The government is currently waiting to formally consider and release the advice from its Tax Working Group, which is widely expected to recommend a capital gains tax. But Green co-leader James Shaw has pre-empted it by asking whether they deserve to be re-elected if they don't implement one:

Green Party co-leader James Shaw has pushed out the boat on a capital gains tax (CGT), asking whether the Government "deserves" to be re-elected if it doesn't implement one.

[...]

"The Green Party have long been calling for this fundamental imbalance to be addressed. Every expert group in living memory has agreed with us. But no government has been bold enough to actually do it," Shaw said.

"If we want to reduce the wealth gap, to fix the housing crisis and to build a more productive, high-wage economy, we need to tax income from capital the same way as we tax income from work."
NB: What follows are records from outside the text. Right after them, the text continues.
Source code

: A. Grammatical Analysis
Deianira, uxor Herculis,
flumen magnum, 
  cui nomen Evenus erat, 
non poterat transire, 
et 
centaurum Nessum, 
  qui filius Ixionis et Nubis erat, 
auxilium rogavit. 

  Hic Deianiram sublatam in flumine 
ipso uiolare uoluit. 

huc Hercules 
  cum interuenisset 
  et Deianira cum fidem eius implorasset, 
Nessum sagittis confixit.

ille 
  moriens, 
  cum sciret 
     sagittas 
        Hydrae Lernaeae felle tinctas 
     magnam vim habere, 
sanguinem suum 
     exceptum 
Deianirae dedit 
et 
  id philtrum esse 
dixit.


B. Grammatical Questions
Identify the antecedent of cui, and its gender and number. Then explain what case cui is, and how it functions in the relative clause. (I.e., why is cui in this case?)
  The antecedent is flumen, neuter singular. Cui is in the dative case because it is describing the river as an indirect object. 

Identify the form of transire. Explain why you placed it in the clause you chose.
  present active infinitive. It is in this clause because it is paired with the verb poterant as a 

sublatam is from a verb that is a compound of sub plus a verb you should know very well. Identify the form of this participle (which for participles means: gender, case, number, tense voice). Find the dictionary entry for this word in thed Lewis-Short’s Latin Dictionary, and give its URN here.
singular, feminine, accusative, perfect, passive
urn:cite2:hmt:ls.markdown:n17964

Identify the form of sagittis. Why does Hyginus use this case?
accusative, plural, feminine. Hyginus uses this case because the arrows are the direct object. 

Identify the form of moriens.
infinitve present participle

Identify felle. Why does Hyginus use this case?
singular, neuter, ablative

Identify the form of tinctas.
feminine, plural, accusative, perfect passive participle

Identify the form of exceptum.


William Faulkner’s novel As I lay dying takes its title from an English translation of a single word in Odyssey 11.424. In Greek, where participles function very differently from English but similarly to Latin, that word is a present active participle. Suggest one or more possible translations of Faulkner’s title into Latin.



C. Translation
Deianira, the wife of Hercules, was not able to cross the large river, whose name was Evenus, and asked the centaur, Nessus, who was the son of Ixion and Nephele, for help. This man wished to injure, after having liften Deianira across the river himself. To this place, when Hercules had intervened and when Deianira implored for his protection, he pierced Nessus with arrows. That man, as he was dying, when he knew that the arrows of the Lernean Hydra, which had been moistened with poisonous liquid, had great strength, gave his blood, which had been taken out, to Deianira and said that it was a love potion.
Shaw rubbished discussion of whether such a tax would be politically palatable, saying it was needed.

"The last question we should be asking ourselves is, 'can we be re-elected if we do this?' The only question we should be asking ourselves is, 'do we deserve to be re-elected if we don't?'"


And its a good question. This government was elected on a platform of reducing inequality. Fairly taxing capital income is fundamental to that, and (despite scaremongering from the rich) an increasing proportion of New Zealand society recognises that fact: it is simply not just that the poor are taxed and the rich are not. If Labour fails to fix this, then they simply will not deserve to be re-elected. It is that simple.